Agree. Fix it as funded, fund more. Keep it.
Developers have way more sway over city councils than us mere homeowners who pay property taxes. Charlotte should be ashamed, especially the part about using renovations funds raised to demolish the park instead.
City governments can be so shortsighted. This neighborhood, Ansley Park in Atlanta (https://www.planning.org/greatplaces/neighborhoods/2011/ansleypark.htm) is currently under threat with several other historic Atlanta neighborhoods of being rezoned for denser development, over residents’ protests. Everyone knows that what would get built would not be affordable housing; in fact, the developers have been demolishing existing affordable housing to build multi-million dollar townhouses. This is happening all up and down Atlanta’s Beltline, which started out as a “rails to trails” movement and has become a developer’s dream opportunity. Okay, I’ll stop ranting.
Could not agree more! They are throwing the baby out with the bathwater. We need to preserve these art pieces, lest every city begin to look like the next.

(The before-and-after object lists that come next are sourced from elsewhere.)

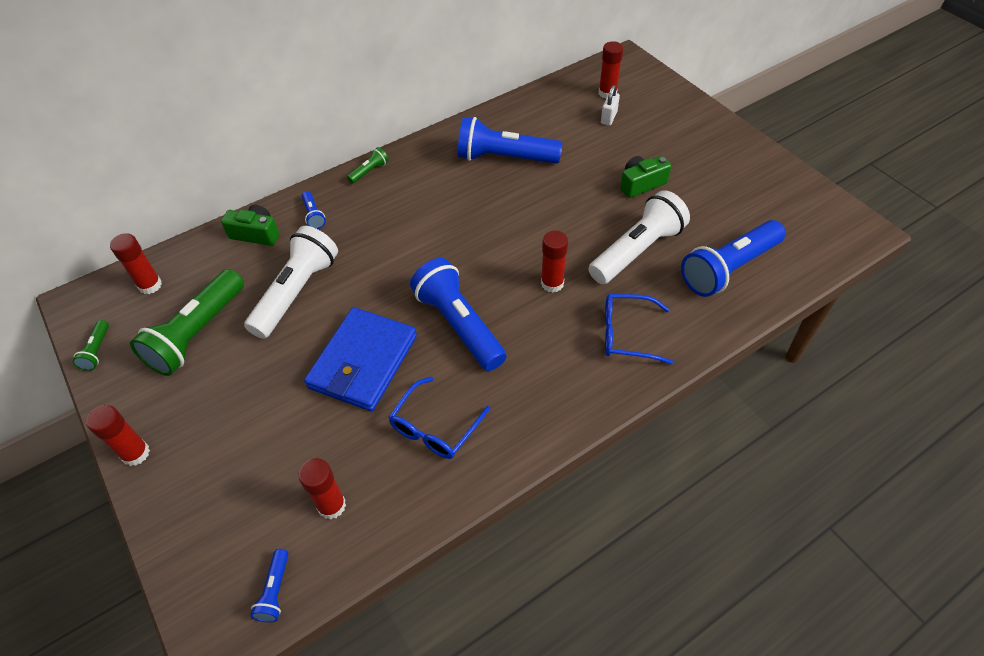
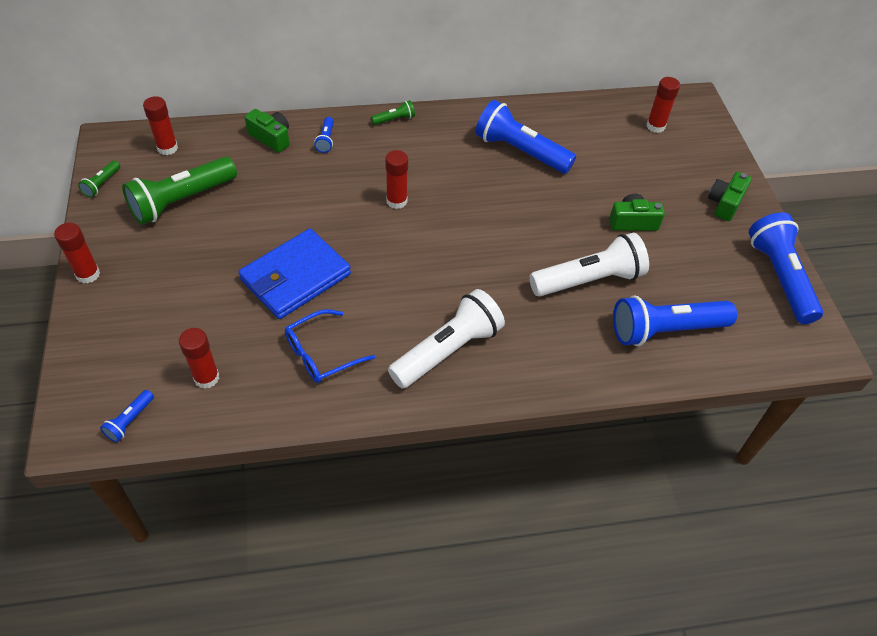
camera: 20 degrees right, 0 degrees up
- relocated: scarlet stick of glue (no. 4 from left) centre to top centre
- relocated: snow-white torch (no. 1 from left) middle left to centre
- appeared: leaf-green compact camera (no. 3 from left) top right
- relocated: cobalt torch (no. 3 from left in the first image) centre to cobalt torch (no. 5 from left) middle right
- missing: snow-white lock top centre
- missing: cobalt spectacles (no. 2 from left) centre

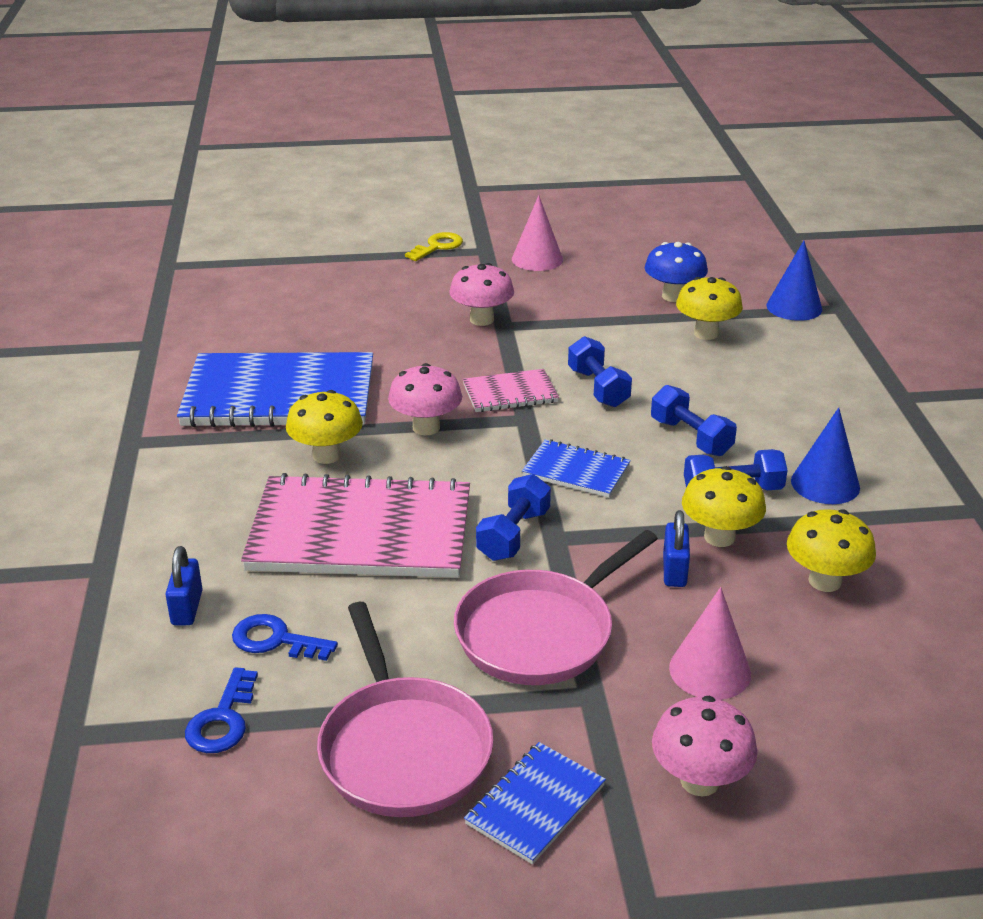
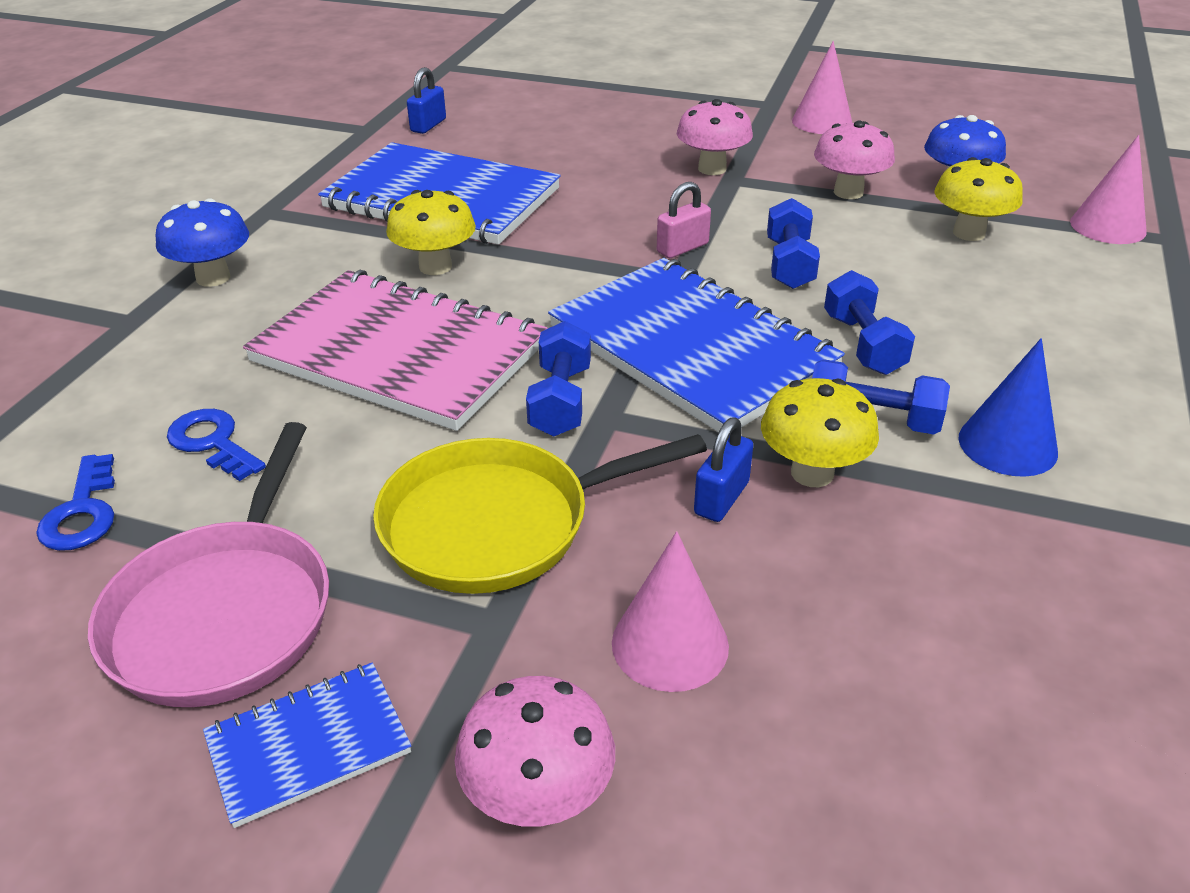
camera: 25 degrees right, 5 degrees up
- spun: cobalt key (no. 1 from left) bottom left = middle left 45 degrees counterclockwise
- appeared: cobalt fungus (no. 1 from left) top left
- colour: rosy skillet (no. 2 from left) centre to golden skillet centre
- relocated: cobalt lock (no. 1 from left) middle left to top centre
- spun: cobalt hand weight (no. 1 from left) centre = centre 45 degrees counterclockwise
- size: cobalt notebook (no. 3 from left) centre = centre x2.12
- exchanged: rosy notebook (no. 2 from left) centre to rosy lock top centre
- relocated: rosy fungus (no. 1 from left in the first image) centre to rosy fungus (no. 3 from left) top right
- colour: cobalt cone shape (no. 1 from left) top right to rosy cone shape (no. 3 from left) top right
- missing: golden key top centre
- missing: golden fungus (no. 4 from left) middle right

Timely article. Like the other commentators, I think that the under-funding and proper maintenance of urban parks and green spaces are part of the same trend in which a local sense of place and the urban need for more nature is pitted against affordable housing advocacy and tax base concerns, neither of which should be driven by the real estate industry. In my midwestern city urban “densification” projects are resulting in vertical sprawl and more parking lots while the countryside continues to surburbanize.
Couldn’t agree more with you. Places like this need to be restored and preserved.
And thanks for sending me down a rabbit hole! I loved learning about Angel Danadjieva. I’ll be in Portland this summer. I’ll make sure to visit the park she designed there.
I find CLF is a font of such rabbit holes!
some municipalities try to dodge their obligations by turning such features over to “friends of” or “supporters of” and look to those nonprofits raise funds and/or do the actual work. I wonder if charlotte has looked into this? or is the plot just too valuable for developers to bother?
Right on, Elizabeth! In the community gardening movement, we lose gardens fairly regularly. The lesson – and it can be bitter – is to keep growing, learn from the experience, and keep reminding people. I live in Charlotte, and, sadly, the park was destroyed in the dead of night, without warning beyond the discussions you mention. However, I’ll be using a photo in a talk about pollinator plantings today (interestingly, set up by a different city agency.) Anyway, thanks very much for your piece.